-- Opening Marker --

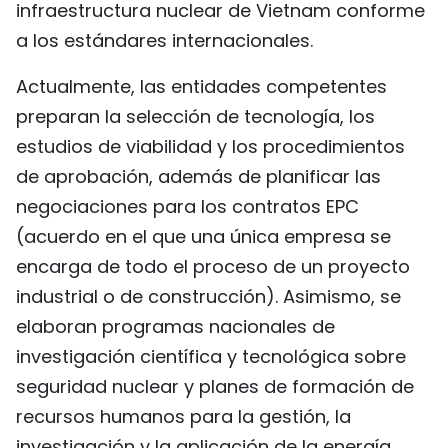
infraestructura nuclear de Vietnam conforme
a los estándares internacionales.
Actualmente, las entidades competentes
preparan la selección de tecnología, los
estudios de viabilidad y los procedimientos
de aprobación, además de planificar las
negociaciones para los contratos EPC
(acuerdo en el que una única empresa se
encarga de todo el proceso de un proyecto
industrial o de construcción). Asimismo, se
elaboran programas nacionales de
investigación científica y tecnológica sobre
seguridad nuclear y planes de formación de
recursos humanos para la gestión, la
investigación y la aplicación de la energía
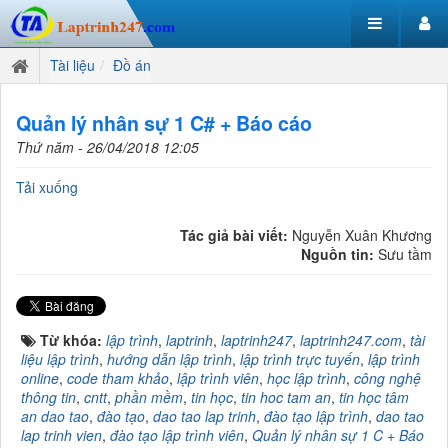
Tài liệu
Đồ án
Quản lý nhân sự 1 C# + Báo cáo
Thứ năm - 26/04/2018 12:05
Tải xuống
Tác giả bài viết:
Nguyễn Xuân Khương
Nguồn tin:
Sưu tầm
Từ khóa:
lập trình
,
laptrinh
,
laptrinh247
,
laptrinh247.com
,
tài
liệu lập trình
,
hướng dẫn lập trình
,
lập trình trực tuyến
,
lập trình
online
,
code tham khảo
,
lập trình viên
,
học lập trình
,
công nghệ
thông tin
,
cntt
,
phần mềm
,
tin học
,
tin hoc tam an
,
tin học tâm
an dao tao
,
đào tạo
,
dao tao lap trinh
,
đào tạo lập trình
,
dao tao
lap trinh vien
,
đào tạo lập trình viên
,
Quản lý nhân sự 1 C + Báo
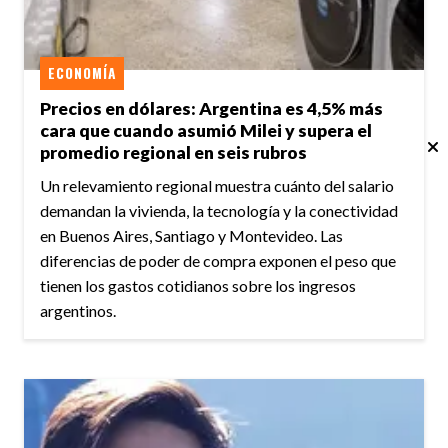
ECONOMÍA
Precios en dólares: Argentina es 4,5% más
cara que cuando asumió Milei y supera el
promedio regional en seis rubros
Un relevamiento regional muestra cuánto del salario
demandan la vivienda, la tecnología y la conectividad
en Buenos Aires, Santiago y Montevideo. Las
diferencias de poder de compra exponen el peso que
tienen los gastos cotidianos sobre los ingresos
argentinos.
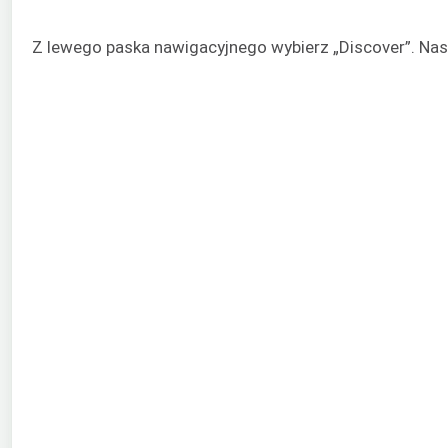
Z lewego paska nawigacyjnego wybierz „Discover”. Nast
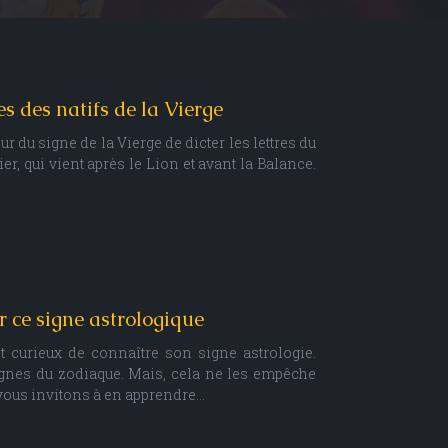
s des natifs de la Vierge
our du signe de la Vierge de dicter les lettres du
er, qui vient après le Lion et avant la Balance.
r ce signe astrologique
 curieux de connaître son signe astrologie.
gnes du zodiaque. Mais, cela ne les empêche
 vous invitons à en apprendre…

-- Closing Marker --

▶ [Problem] Output only the lines from the start of the data through the line that holds "promedio regional en seis rubros". Keep them exact and leave the pictures out.

▶ [Response area]
infraestructura nuclear de Vietnam conforme
a los estándares internacionales.
Actualmente, las entidades competentes
preparan la selección de tecnología, los
estudios de viabilidad y los procedimientos
de aprobación, además de planificar las
negociaciones para los contratos EPC
(acuerdo en el que una única empresa se
encarga de todo el proceso de un proyecto
industrial o de construcción). Asimismo, se
elaboran programas nacionales de
investigación científica y tecnológica sobre
seguridad nuclear y planes de formación de
recursos humanos para la gestión, la
investigación y la aplicación de la energía
Tài liệu
Đồ án
Quản lý nhân sự 1 C# + Báo cáo
Thứ năm - 26/04/2018 12:05
Tải xuống
Tác giả bài viết:
Nguyễn Xuân Khương
Nguồn tin:
Sưu tầm
Từ khóa:
lập trình
,
laptrinh
,
laptrinh247
,
laptrinh247.com
,
tài
liệu lập trình
,
hướng dẫn lập trình
,
lập trình trực tuyến
,
lập trình
online
,
code tham khảo
,
lập trình viên
,
học lập trình
,
công nghệ
thông tin
,
cntt
,
phần mềm
,
tin học
,
tin hoc tam an
,
tin học tâm
an dao tao
,
đào tạo
,
dao tao lap trinh
,
đào tạo lập trình
,
dao tao
lap trinh vien
,
đào tạo lập trình viên
,
Quản lý nhân sự 1 C + Báo
ECONOMÍA
Precios en dólares: Argentina es 4,5% más
cara que cuando asumió Milei y supera el
promedio regional en seis rubros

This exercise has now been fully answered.